--- start PASSAGE ---
2. The display panel as claimed in claim 1, wherein the second
spacer directly contacts with a bottom of the opening portion.
3. The display panel as claimed in claim 1, wherein an area or a
shape of a cross-section of the first spacer is different from that
of the second spacer.
4. The display panel as claimed in claim 1, wherein the first
spacer or the second spacer comprises a compressible material.
5. The display panel as claimed in claim 4, further comprising a
sealing structure disposed between the first substrate and the
second substrate and enclosing the liquid crystal layer.
6. The display panel as claimed in claim 1, wherein the second
substrate comprises a material layer, wherein a top surface of the
material layer is the second surface.
7. The display panel as claimed in claim 6, wherein the material
layer comprises a planarization layer.
8. A display panel, comprising: a first substrate having a first
surface; a second substrate having a second surface facing the
first surface; a liquid crystal layer sandwiched between the first
substrate and the second substrate; a plurality of opening portions
extending downward from the second surface, wherein the opening
portions occupy areas no greater than that occupied by a portion of
the second surface other than the opening portions; a plurality of
first spacers disposed between the first substrate and the second
substrate; and a plurality of second spacers disposed between the
first substrate and the second substrate, wherein each end of the
second spacers is correspondingly in one of the opening
portions.
9. The display panel as claimed in claim 8, wherein areas or shapes
of cross-sections of the first spacers are completely or partially
different from each other.
10. The display panel as claimed in claim 8, wherein areas or
shapes of cross-sections of the second spacers are completely or
partially different from each other.
11. A method for forming a display panel, comprising: providing a
first substrate having a first surface; providing a second
substrate having a second surface; forming at least a first spacer
and at least a second spacer on the first surface; forming a liquid
crystal layer on the first surface or the second surface; forming
at least an opening portion extending downward from the second
surface, wherein the opening portion occupies an area no greater
than that occupied by a portion of the second surface other than
the opening portion; and aligning and superposing the first
substrate and the second substrate to each other such that an end
of the second spacer is within the opening portion.
--- end PASSAGE ---
--- start PROVIDED MATERIAL ---
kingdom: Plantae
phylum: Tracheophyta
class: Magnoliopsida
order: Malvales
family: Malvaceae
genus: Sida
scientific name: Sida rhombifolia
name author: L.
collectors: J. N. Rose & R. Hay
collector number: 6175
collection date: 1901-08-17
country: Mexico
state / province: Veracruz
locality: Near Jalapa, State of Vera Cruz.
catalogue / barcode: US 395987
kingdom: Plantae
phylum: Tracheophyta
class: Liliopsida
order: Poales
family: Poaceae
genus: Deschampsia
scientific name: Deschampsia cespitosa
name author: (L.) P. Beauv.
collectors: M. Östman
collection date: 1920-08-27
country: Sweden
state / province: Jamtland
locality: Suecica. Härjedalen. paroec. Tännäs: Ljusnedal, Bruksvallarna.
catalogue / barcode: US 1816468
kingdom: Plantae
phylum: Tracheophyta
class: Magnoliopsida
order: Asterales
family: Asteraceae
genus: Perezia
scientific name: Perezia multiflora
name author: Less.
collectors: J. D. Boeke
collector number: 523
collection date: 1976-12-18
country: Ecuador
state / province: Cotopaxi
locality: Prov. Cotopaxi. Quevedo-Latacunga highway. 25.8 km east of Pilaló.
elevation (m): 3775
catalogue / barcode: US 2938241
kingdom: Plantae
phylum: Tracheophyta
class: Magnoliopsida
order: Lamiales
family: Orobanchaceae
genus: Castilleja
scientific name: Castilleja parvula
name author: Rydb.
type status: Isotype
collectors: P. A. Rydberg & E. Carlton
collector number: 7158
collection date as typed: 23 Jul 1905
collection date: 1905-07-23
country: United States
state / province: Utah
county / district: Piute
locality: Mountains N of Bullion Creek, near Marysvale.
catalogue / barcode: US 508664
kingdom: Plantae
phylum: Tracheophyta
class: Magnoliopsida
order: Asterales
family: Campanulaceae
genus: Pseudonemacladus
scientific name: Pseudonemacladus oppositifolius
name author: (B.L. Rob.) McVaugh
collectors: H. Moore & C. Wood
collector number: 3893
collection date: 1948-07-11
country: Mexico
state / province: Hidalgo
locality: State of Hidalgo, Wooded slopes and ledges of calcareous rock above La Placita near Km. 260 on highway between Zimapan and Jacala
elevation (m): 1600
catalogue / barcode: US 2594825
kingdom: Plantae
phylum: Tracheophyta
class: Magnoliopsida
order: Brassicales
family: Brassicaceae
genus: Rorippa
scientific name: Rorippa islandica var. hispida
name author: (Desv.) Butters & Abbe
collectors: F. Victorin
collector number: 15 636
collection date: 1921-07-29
--- end PROVIDED MATERIAL ---
EXERCISES TO COMPLETE ->
1. Answer these questions using the display panel claims.
(a) In claim 5, what does the sealing structure enclose?
(b) According to claim 7, what does the material layer comprise?
(c) In the method of claim 11, on which surface are the first and second spacers formed?
2. Continue the display panel claims from the point where they stop.
The rows play no part in this.

ANSWERS ->
1.
(a) The liquid crystal layer.
(b) A planarization layer.
(c) On the first surface.

2.
12. The method for forming a display panel as claimed in claim 11,
wherein the first substrate is a thin film transistor substrate or
a filter substrate.
13. The method for forming a display panel as claimed in claim 11,
wherein the second substrate is a thin film transistor substrate or
a filter substrate.
14. The method for forming a display panel as claimed in claim 11,
wherein the step of superposing of the first substrate and the
second substrate comprises: superposing the first substrate and
second substrate such that an end of the first spacer contacts with
the portion other than the opening portion of the second surface;
and applying an external force to the first substrate and second
substrate to reduce a gap between the first substrate and the
second substrate such that the end of the second spacer approaches
a bottom of the opening portion.
15. The method for forming a display panel as claimed in claim 14,
wherein the second spacer directly contacts with the bottom of the
opening portion.
16. The method for forming a display panel as claimed in claim 14,
wherein after applying the external force, a thickness of the first
spacer is decreased from a first thickness to a second
thickness.
17. The method for forming a display panel as claimed in claim 16,
wherein a difference between the first thickness and the second
thickness is no smaller than a depth of the opening portion.
18. The method for forming a display panel as claimed in claim 11,
wherein an area or a shape of a cross-section of the first spacer
is different from that of the second spacer.
19. The method for forming a display panel as claimed in claim 11,
further comprising forming a sealing structure between the first
substrate and the second substrate, wherein the sealing structure
encloses the liquid crystal layer.
20. The method for forming a display panel as claimed in claim 11,
wherein the second substrate comprises a material layer, wherein a
top surface of the material layer is the second surface.
21. The method for forming a display panel as claimed in claim 20,
wherein the material layer is a planarization layer.
Description
CROSS REFERENCE
[0001] This Application claims the benefit of U.S. Provisional
Application No. 61/152,200, filed on Feb. 12, 2009, the entirety of
which is incorporated by reference herein. This Application claims
priority of Taiwan Patent Application No. 98133573, filed on Oct.
2, 2009, the entirety of which is incorporated by reference
herein.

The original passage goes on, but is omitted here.